| 課題について |
提供テキストを読み、次の問いに答えなさい。
1. 難民問題の主な原因として挙げられているものは何か。
2. 国内の安全な地域に逃れる人たちは何と呼ばれるか。
3. 2018年の難民の数は何人と報告されているか。

| 提供テキスト |
なぜ難民問題は解決されないのでしょうか?今回は、世界が取り組む難民問題の解決策についてわかりやすく解説します。
- 世界の難民が抱えている問題
- 各国における難民問題と解決策
- あなたにもできる難民問題の解決策
世界の難民が抱える問題

難民問題とは、難民の保護・救済に関する問題です。主な原因は政治的な紛争や内戦、人種差別、宗教問題、自然災害などがあります。
難民問題は各国の状況によって異なるため、世界の難民の現状と生活についてわかりやすく解説します。
世界の難民の現状
難民とは「人種、宗教、国籍、政治的意見や特定の社会集団に属する理由で、自国にいると迫害を受ける(恐れがある)ため他国に逃れる人たち」を指します。また、国内の安全な地域に逃れる人たちを「国内避難民」と呼びます。2018年において難民の数は2,590万人、国内避難民は4,130万人と報告されています。(※1)
難民や国内避難民は安全な地域へ逃れたからといって快適な生活を送れるわけではありません。紛争や内戦によって財産を失い、貧困に苦しむ生活を余儀無くされる場合もあります。

| 抽出した項目 |
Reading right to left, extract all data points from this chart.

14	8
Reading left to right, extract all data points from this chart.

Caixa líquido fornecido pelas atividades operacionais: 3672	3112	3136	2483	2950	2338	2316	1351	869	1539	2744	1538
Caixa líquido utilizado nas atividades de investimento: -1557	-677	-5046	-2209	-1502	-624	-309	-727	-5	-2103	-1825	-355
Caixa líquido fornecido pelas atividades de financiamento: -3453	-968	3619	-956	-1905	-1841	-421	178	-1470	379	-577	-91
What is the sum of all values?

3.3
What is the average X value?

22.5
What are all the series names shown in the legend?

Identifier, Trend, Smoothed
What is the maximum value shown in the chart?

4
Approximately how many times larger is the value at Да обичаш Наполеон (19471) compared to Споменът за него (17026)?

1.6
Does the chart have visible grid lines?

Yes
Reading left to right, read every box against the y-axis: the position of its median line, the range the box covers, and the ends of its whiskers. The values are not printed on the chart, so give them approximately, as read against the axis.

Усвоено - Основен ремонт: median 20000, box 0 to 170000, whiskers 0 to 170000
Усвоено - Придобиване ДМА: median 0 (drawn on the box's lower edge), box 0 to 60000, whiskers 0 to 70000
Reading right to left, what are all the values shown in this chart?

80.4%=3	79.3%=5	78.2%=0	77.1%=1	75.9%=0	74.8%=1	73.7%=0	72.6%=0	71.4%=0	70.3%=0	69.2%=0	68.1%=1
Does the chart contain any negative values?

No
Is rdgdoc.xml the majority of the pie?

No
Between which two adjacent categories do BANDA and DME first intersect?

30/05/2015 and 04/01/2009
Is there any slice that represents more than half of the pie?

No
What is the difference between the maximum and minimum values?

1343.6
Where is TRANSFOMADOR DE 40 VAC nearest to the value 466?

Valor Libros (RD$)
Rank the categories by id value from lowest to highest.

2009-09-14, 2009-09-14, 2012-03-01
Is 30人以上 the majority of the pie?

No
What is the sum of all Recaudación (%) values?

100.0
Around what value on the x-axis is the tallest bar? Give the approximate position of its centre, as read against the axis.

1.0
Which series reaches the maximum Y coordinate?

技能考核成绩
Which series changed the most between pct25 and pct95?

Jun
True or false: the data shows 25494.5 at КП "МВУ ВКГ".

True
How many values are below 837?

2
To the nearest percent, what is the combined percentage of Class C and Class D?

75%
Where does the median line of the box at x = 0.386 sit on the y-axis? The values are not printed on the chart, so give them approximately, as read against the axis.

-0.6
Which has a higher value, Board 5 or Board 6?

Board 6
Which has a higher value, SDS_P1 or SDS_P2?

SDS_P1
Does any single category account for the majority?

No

| 課題の解答 |
1. 政治的な紛争や内戦、人種差別、宗教問題、自然災害など
2. 国内避難民
3. 2,590万人